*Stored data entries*
Start of Block
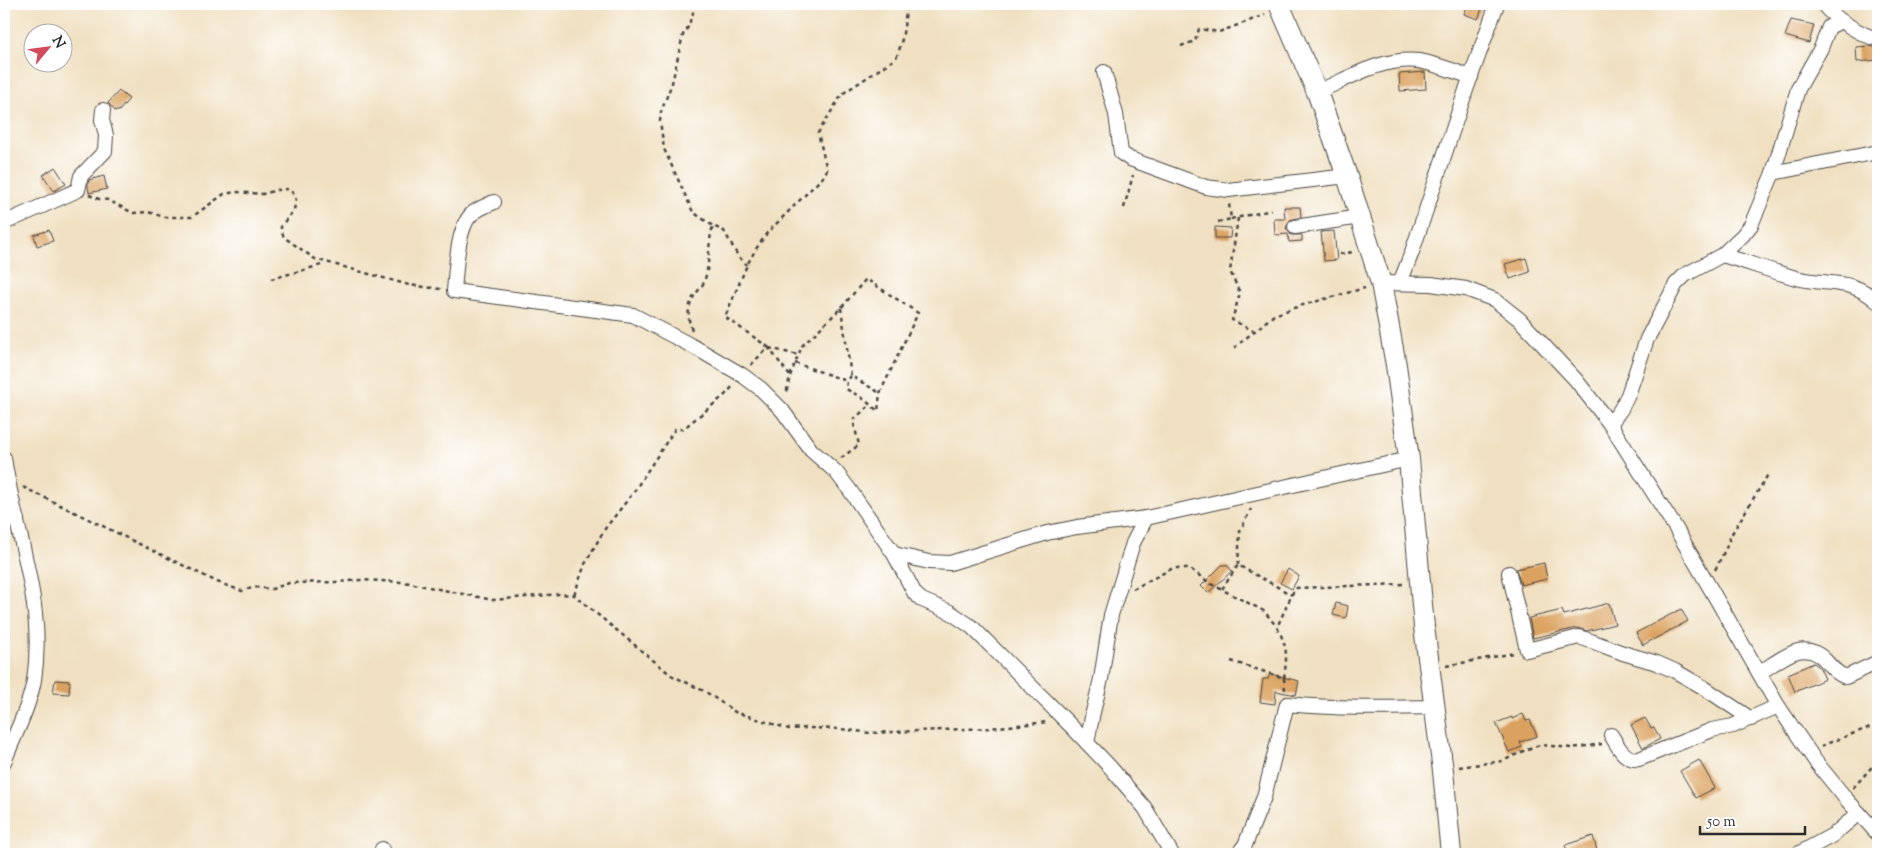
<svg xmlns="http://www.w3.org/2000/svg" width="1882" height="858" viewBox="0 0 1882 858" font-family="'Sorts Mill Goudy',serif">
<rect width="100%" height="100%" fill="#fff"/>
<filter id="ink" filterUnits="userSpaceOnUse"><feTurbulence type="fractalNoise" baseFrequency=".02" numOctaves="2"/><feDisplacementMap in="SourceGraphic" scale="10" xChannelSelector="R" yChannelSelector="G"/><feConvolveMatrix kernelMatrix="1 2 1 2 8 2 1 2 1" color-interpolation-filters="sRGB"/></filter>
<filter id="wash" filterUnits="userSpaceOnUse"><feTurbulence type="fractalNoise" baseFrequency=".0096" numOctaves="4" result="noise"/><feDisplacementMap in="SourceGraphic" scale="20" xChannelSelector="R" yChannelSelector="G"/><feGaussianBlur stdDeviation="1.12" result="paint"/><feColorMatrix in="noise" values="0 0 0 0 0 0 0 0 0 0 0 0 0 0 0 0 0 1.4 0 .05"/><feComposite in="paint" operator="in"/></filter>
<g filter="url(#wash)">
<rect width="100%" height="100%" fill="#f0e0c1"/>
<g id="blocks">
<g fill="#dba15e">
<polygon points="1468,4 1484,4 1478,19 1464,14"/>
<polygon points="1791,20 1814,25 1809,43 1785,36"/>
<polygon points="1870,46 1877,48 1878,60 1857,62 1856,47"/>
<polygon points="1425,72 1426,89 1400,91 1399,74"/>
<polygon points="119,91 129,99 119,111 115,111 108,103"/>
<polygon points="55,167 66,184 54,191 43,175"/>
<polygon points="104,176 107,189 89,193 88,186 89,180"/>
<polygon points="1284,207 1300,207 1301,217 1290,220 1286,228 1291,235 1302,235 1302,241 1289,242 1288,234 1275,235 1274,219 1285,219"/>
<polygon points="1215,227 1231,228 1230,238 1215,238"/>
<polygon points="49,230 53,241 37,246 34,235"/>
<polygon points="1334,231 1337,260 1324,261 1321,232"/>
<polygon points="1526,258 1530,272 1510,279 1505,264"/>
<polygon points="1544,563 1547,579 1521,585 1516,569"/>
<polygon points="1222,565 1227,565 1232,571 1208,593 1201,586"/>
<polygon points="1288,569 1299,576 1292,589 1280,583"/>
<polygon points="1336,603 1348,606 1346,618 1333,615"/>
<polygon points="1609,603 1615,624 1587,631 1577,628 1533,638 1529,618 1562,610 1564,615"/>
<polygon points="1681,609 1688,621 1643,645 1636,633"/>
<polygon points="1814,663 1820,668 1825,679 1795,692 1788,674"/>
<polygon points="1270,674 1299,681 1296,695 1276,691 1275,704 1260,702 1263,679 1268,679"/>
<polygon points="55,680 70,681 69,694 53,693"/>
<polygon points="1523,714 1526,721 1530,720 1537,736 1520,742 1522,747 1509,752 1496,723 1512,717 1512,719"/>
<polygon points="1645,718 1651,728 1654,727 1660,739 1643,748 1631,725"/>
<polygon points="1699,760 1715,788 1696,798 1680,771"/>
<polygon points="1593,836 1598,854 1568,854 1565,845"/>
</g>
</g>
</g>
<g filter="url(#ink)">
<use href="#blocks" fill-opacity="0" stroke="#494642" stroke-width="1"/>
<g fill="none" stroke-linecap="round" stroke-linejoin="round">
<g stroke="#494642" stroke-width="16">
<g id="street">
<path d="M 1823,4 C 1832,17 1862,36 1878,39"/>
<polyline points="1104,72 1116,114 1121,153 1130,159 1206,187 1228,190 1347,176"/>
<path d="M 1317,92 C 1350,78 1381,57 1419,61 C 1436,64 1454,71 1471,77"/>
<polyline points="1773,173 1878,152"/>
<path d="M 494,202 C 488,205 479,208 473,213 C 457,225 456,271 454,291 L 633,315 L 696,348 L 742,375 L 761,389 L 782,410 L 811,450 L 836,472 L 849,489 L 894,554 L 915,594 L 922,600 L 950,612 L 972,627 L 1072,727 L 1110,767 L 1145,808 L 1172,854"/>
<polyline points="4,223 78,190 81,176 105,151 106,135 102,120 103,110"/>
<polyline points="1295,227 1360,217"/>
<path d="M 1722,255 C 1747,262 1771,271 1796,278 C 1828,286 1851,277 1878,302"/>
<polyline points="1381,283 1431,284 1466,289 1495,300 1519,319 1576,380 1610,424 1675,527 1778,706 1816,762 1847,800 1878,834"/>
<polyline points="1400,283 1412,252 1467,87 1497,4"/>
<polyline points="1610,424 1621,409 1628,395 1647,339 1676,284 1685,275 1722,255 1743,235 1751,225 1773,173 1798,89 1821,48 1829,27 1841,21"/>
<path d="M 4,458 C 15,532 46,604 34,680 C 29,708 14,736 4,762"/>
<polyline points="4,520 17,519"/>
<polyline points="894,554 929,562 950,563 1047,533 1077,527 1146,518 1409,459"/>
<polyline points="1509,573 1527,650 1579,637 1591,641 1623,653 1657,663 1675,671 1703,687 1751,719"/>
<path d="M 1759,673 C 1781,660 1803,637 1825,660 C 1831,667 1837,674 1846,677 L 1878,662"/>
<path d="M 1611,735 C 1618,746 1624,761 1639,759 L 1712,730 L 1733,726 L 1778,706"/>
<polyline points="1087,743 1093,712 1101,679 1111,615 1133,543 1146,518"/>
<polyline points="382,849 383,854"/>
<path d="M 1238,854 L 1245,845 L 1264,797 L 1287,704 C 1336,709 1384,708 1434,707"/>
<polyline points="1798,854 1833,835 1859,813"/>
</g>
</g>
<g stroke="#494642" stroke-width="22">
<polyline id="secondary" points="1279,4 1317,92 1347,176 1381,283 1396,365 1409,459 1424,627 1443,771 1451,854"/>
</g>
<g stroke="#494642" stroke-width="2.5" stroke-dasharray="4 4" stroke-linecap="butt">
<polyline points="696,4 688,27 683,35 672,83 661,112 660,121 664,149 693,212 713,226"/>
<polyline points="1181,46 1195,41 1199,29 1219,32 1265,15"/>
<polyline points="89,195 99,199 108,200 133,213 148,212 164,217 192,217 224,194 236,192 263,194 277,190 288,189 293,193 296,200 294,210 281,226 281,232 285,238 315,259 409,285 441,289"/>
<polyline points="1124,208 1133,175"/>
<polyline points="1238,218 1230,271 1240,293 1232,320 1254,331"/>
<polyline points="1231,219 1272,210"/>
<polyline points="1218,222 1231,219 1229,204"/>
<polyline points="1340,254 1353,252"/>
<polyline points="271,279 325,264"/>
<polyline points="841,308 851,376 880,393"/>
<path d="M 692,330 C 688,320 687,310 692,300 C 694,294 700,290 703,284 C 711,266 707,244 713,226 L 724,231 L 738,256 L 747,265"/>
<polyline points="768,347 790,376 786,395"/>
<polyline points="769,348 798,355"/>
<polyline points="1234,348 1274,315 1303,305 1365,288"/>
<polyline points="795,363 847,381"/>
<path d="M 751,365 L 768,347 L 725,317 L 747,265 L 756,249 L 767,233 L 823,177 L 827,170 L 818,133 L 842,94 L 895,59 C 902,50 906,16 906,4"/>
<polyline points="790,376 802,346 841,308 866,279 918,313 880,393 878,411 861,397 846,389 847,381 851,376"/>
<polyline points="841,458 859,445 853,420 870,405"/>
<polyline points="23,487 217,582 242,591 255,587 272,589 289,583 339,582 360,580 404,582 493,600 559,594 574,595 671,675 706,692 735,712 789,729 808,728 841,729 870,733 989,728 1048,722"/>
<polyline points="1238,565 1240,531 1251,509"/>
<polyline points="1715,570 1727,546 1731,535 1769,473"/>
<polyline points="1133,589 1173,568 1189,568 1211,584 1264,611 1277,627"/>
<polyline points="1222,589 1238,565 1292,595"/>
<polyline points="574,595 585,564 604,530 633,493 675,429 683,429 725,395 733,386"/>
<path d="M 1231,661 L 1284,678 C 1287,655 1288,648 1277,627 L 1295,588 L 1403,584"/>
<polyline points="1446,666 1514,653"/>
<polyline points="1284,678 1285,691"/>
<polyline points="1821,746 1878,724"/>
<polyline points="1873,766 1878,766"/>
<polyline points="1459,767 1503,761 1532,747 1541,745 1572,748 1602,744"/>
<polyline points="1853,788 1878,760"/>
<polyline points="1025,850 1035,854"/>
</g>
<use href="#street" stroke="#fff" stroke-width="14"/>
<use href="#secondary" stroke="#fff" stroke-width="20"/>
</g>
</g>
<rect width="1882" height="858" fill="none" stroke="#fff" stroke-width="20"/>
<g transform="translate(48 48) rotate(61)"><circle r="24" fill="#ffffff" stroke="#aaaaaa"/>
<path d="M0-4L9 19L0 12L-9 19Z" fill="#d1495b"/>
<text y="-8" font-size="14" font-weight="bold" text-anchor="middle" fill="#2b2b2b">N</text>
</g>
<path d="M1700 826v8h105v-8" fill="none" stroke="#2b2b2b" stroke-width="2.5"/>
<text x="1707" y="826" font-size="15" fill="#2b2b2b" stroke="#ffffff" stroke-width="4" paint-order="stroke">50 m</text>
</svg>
End of Block
Nothing but a number is needed: the count of lines above that contain "href".

3